* [ARTICLE]:
-- Begin --

The “Hinder Spider”, a garnished conical frame for concealing a man. AWM PR88/133, 7 of 12
{11} There was nothing weak or ineffectual about Frank Hinder’s contribution to the Second World War. After the war he was awarded a grant of 50 for his invention which he named “The Hinder Spider”. It was a portable and collapsible frame for hanging camouflage nets over guns in the field. It was experimented with by the Sydney Camouflage Group, and Dakin praised it for being easy to carry and sturdy.[32] The Hinder Spider was a variation of an English object called the “Walgrove Spider”, redesigned by Hinder to make it “infinitely superior, cheap, light and inexpensive”.[33] It was used by Australians in the Middle East. Hinder also designed dummy aircraft, the drawings and photographs of which are in the Australian War Memorial among his personal records. They were made of hessian, timber and wire, able to be erected quickly and easily, and must have looked far more convincing from the air than on the ground.[34]
{12} Frank Hinder was involved with the earliest camouflage projects in Australia during the war. These were the concealment of military stores and oil tanks. He was responsible for preparing camouflage for bulk storage petrol tanks in Sydney, as well as at Newcastle and Port Kembla.[35] The schemes were worked out through the use of wooden models designed by sculptor Margel Hinder, which were built to scale and then photographed.[36] But as fears of Japanese invasion intensified, plans for camouflaging northern Australia, especially Darwin, became urgent. Hinder’s model for Darwin's naval oil tanks show how effective the scheme might have been,[37] but it was never put into practice because camouflage work had only just begun when the first air raid against Darwin took place.

-- End --

* [DATASET CONTENT]:
-- Begin --

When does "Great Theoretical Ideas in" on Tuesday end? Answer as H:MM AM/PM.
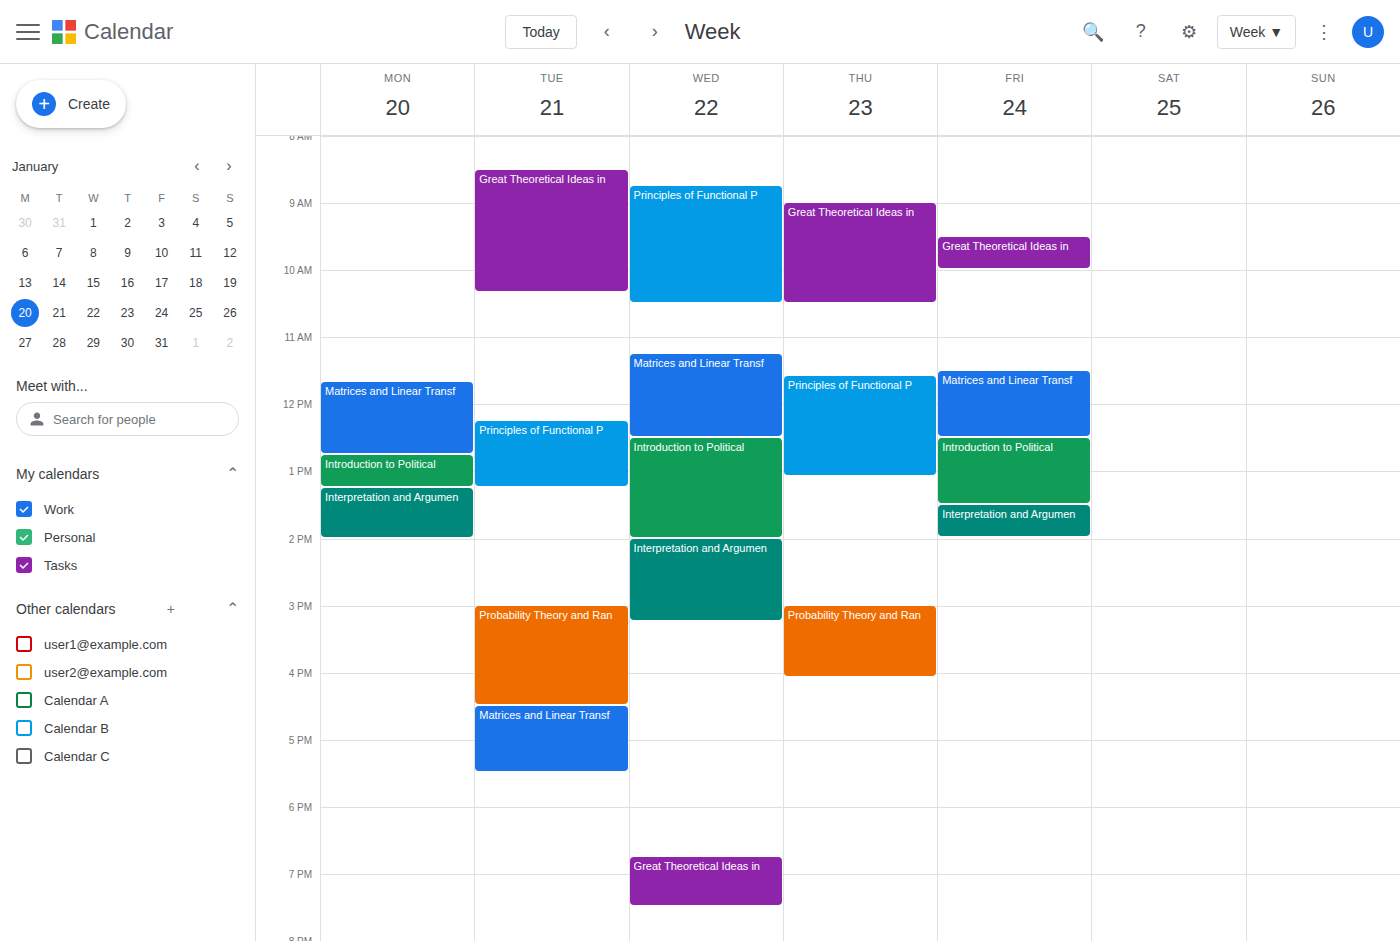
10:20 AM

-- End --

* [WHAT IS NEEDED]:
List the materials that the passage on Frank Hinder's wartime camouflage work says his dummy aircraft were made of. The lines after the passage play no part in the task.

* [FULL RESPONSE]:
Hessian, timber and wire.